Einschreibeoptionen

Kurzerzählungen haben in der Literatur des Mittelalters eine eigene Geschichte, die von der frühen Entstehung kleiner narrativer Texte im hohen Mittelalter bis zur Novellistik der Frühen Neuzeit reicht. Lehrhafte Beispielerzählungen treten schon früh – um 1150 – als Exempel, Fabeln, Historien und Legenden im Kontext großepischer Werke wie der Kaiserchronik auf. Im 13. Jahrhundert entwickeln sich dann neue Gattungen der novellistischen Kurzerzählung (Mären, Schwänke, Novellen) zu höchst vielfältigen und ästhetisch reizvollen Erzählformen, wie sie das Mittelalter sonst kaum kennt. In ihnen partizipiert das Erzählen in deutscher Sprache nun an berühmten Erzählstoffen und Erzählmotiven der Weltliteratur (z.B. die drei Wünsche, das gegessene Herz, der Widerspenstigen Zähmung). Und aus diesem Stoff- und Motivvorrat gewinnen die Kurznarrative ihre bekannten und immer wieder neu erzählten Themen und Sujets: List und Betrug, Rache und Gewalt, Treue und Freundschaft, ebenso wie Satire, Scherz und Witz. Seit dem späten Mittelalter profilieren sich diese Kurzerzählungen als experimentelle Erzählliteratur, deren Entwicklung eng mit den Namen bekannter Autoren verbunden ist (z.B. Stricker, Heinrich Kaufringer). Ihr besonderer Reiz liegt jedoch nicht nur in der Wandlungsfähigkeit der Themen und Erzählformen, die sich über Jahrhunderte behaupten können; vielmehr erreichen die Kurzerzählungen auch in den handschriftlich und gedruckt verbreiteten Sammlungen und Zyklen des 16. Jahrhunderts literarische Wirkung.

 Vorgestellt wird in der Vorlesung die Geschichte der mittelalterlichen Kurzerzählung von den Anfängen bis in die Frühe Neuzeit. Dabei geht es nicht zuletzt um den europäischen Kontext der deutschen Literatur (z.B. Boccaccio Dekameron, Chaucer Canterbury Tales) sowie um das Sammeln der Texte in der Zeit des Medienumbruchs von der Handschrift zum Druck. Das Ziel ist, den Hörer*innen einen fundierten gattungsgeschichtlichen Einblick in die Aspekte des Kurzerzählens zu geben.

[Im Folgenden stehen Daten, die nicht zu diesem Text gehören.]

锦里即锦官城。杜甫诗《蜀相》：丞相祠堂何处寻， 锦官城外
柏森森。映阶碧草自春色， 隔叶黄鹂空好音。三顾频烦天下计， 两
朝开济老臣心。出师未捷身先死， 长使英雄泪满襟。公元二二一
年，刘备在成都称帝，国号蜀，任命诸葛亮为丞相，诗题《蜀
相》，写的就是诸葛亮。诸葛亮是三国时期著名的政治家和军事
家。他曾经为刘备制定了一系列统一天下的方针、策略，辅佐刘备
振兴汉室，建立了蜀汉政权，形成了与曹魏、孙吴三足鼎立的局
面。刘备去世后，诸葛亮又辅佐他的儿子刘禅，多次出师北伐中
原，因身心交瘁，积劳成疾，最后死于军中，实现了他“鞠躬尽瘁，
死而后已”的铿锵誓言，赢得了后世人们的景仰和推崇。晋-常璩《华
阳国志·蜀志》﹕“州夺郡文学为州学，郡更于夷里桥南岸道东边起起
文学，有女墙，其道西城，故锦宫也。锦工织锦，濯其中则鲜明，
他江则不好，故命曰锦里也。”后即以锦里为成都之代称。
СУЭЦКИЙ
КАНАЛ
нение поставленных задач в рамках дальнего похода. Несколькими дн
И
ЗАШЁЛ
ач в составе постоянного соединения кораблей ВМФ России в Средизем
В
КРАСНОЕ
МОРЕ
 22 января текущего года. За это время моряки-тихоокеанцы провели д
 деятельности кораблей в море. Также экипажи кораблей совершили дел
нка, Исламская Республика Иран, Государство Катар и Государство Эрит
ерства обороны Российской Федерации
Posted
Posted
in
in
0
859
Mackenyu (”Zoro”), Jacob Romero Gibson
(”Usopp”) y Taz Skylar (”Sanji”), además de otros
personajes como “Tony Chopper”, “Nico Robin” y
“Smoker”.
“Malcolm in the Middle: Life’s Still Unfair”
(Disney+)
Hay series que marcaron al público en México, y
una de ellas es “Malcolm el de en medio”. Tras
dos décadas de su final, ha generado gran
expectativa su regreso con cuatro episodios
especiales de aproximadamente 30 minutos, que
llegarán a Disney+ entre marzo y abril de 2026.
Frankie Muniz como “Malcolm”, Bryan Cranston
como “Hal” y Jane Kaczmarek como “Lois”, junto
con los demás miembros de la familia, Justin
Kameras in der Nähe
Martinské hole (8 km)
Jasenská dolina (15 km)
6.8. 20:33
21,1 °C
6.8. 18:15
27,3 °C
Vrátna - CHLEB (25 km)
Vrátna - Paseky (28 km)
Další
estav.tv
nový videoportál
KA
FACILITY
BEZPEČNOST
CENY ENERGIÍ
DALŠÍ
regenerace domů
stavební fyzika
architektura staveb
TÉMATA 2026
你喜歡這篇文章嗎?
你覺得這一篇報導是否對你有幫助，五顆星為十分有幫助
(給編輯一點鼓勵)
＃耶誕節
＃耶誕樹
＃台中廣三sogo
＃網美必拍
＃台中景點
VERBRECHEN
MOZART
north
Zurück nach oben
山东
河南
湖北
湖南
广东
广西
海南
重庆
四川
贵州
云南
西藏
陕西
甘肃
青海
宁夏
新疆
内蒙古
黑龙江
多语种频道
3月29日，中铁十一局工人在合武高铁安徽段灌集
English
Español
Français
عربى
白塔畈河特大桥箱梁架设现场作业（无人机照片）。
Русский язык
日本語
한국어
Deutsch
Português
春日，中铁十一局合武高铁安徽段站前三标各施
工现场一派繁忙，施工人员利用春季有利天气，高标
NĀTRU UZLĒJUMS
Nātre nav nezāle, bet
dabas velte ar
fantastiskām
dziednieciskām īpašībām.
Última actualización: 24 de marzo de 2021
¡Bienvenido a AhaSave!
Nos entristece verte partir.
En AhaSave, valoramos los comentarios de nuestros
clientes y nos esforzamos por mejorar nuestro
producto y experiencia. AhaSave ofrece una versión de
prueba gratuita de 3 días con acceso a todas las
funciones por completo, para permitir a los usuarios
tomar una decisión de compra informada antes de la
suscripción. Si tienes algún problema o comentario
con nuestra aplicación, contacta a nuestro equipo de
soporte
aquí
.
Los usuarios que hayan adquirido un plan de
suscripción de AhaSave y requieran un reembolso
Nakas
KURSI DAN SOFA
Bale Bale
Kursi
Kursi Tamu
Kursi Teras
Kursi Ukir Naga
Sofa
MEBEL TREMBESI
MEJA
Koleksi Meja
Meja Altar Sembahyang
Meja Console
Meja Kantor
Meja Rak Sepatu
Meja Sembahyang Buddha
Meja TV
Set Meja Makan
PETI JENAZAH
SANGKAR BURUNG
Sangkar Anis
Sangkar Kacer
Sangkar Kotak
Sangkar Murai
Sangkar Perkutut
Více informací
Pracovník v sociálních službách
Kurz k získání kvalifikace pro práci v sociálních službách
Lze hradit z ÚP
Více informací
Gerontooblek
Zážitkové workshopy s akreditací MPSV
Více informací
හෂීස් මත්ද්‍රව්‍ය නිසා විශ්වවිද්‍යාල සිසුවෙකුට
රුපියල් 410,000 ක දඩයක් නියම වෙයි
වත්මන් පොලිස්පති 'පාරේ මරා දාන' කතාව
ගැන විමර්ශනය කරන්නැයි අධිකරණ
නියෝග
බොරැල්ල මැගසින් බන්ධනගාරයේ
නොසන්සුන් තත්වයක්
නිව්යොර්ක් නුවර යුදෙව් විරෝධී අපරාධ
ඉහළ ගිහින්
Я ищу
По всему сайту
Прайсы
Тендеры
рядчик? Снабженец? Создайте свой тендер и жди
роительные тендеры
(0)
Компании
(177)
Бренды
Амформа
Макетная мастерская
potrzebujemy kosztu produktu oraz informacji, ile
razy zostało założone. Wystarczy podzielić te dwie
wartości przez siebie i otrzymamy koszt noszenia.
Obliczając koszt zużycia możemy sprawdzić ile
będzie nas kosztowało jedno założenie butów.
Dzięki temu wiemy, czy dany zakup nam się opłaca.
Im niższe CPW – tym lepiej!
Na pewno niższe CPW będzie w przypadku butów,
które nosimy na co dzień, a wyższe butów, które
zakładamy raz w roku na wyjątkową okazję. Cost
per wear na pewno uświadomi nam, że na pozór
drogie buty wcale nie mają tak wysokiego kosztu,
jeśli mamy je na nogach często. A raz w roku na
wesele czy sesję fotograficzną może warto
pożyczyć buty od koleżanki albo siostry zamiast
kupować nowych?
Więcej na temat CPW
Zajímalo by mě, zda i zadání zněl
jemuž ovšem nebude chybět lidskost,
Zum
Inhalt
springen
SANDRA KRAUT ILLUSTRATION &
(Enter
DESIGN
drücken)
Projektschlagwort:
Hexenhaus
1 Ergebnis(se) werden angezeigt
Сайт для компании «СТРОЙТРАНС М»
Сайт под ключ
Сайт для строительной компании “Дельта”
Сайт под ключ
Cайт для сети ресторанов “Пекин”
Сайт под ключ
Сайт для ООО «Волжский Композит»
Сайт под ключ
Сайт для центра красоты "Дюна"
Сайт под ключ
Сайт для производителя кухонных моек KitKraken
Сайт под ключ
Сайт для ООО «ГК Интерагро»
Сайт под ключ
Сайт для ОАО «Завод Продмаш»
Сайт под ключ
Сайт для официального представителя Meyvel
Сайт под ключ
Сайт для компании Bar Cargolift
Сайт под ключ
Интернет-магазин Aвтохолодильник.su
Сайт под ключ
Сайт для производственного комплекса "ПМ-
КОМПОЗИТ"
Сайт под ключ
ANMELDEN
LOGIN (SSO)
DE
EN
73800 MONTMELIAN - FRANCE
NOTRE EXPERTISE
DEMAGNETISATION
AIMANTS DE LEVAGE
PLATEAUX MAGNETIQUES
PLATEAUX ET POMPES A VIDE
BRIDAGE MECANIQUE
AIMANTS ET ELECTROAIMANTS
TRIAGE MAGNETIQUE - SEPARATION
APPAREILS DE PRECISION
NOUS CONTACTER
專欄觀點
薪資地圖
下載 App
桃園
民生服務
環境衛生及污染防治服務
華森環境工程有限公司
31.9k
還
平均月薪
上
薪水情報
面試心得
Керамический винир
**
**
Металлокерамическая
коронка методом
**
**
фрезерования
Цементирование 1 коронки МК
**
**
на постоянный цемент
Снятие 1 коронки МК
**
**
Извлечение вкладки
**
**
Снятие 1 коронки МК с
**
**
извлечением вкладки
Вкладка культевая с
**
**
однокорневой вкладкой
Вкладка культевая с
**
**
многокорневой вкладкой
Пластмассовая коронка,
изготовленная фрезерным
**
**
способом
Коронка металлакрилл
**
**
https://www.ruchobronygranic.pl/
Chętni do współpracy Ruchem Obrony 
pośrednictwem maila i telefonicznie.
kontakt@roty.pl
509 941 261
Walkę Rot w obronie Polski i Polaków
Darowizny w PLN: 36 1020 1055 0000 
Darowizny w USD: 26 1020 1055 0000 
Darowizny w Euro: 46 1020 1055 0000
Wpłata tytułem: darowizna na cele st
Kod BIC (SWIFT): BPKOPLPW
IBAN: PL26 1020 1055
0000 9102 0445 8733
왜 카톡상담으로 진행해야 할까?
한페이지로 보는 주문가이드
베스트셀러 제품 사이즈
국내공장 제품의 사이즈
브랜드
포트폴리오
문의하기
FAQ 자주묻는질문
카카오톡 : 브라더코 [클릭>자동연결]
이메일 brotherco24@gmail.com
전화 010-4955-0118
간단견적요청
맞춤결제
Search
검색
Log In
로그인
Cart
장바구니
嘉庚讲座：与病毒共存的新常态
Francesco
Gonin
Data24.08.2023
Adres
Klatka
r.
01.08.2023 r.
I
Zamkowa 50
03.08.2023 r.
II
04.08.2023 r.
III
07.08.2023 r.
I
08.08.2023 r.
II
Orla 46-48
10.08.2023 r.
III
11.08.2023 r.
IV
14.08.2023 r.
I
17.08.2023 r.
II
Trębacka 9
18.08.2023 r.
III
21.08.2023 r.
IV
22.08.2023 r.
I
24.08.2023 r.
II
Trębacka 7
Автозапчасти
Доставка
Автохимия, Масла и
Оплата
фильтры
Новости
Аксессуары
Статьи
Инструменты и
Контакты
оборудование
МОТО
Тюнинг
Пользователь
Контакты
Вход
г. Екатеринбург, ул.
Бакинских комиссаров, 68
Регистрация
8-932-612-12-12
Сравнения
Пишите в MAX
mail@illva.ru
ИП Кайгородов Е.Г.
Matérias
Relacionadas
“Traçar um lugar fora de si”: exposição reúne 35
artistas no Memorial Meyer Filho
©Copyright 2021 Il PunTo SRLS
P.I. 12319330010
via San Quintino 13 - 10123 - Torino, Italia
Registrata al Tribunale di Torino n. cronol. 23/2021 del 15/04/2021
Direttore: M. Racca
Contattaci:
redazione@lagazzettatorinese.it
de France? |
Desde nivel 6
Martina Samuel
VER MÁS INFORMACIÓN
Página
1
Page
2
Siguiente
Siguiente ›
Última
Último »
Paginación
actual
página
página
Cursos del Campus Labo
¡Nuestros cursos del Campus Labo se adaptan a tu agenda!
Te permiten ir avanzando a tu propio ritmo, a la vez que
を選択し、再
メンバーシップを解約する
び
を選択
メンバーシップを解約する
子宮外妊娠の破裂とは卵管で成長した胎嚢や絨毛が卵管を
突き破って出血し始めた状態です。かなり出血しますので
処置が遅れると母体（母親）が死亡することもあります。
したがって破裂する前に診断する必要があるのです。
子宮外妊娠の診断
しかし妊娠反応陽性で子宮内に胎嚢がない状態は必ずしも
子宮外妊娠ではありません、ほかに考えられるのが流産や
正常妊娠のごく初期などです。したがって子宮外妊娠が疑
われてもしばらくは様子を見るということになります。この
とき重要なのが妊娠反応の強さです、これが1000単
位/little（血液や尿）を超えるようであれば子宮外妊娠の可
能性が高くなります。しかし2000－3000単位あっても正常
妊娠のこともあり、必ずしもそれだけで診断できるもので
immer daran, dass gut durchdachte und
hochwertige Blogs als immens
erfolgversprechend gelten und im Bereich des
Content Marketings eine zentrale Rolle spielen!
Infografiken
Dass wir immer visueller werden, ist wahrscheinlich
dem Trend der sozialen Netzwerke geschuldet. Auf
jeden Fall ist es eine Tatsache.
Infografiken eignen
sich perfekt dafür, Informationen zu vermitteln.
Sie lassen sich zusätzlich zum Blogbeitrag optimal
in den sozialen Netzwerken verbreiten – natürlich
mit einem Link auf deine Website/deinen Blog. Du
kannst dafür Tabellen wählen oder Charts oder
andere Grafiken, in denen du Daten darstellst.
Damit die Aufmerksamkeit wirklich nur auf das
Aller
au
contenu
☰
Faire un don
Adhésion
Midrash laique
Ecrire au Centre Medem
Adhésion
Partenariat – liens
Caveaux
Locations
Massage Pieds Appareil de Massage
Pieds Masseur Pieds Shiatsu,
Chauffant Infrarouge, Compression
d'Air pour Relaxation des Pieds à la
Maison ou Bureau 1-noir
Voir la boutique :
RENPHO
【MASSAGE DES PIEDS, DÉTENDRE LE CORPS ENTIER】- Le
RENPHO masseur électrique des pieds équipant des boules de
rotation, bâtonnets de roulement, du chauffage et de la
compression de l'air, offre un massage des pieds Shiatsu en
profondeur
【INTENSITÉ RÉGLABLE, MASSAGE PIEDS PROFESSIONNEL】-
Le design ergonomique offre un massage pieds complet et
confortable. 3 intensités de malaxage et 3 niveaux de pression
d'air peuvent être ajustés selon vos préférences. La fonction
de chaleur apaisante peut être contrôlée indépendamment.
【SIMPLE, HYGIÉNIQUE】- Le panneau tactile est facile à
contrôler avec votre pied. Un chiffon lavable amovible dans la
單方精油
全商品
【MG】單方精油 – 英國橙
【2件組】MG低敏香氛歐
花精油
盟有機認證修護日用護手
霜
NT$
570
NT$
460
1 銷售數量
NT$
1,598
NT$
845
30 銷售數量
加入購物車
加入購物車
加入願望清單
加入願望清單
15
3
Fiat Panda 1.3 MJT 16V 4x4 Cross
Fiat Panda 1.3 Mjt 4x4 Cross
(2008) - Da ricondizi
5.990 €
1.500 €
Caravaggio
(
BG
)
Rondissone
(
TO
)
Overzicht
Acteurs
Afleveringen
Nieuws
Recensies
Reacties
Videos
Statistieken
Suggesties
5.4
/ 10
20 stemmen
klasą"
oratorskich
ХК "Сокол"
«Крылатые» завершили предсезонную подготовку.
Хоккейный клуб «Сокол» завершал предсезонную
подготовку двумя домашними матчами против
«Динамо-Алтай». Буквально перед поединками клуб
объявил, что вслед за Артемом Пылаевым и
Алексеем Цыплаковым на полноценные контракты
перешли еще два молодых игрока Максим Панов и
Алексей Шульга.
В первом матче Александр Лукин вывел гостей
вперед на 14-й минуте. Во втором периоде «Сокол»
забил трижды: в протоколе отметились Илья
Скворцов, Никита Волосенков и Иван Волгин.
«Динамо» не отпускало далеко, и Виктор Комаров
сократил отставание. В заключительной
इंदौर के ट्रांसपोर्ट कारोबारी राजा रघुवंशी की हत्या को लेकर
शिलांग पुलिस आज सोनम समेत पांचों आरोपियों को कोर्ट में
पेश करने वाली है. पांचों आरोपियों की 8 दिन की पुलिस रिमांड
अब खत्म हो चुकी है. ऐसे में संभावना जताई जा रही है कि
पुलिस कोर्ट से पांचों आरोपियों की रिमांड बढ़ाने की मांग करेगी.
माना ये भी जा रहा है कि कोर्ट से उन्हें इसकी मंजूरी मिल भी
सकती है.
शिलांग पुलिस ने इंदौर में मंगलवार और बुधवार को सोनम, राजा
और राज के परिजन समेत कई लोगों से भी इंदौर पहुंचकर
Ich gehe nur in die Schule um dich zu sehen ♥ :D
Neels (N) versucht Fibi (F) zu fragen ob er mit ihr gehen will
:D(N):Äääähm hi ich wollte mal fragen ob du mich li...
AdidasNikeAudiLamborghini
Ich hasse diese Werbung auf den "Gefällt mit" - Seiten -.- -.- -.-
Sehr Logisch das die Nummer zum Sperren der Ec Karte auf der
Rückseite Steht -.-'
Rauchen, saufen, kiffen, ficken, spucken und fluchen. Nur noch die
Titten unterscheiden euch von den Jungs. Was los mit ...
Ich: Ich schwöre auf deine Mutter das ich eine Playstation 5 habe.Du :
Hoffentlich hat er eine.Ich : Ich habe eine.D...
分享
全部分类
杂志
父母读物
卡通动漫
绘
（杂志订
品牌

 Zur ersten Einführung: S. Plotke/S. Seeber: Ko- und Kontexte. Kurzerzählungen zwischen Handschrift und Druck, in: dies. (Hgg.): Schwanksammlungen im frühneuzeitlichen Medienumbruch. Transformationen eines sequentiellen Erzählparadigmas, Heiderlberg 2019, S. 3-12. Grundlegende Forschungsliteratur stelle ich den Hörer*innen in einem Moodle-Kurs zur Verfügung.

 TN: Regelmäßige Teilnahme und bestandener Abschlusstest.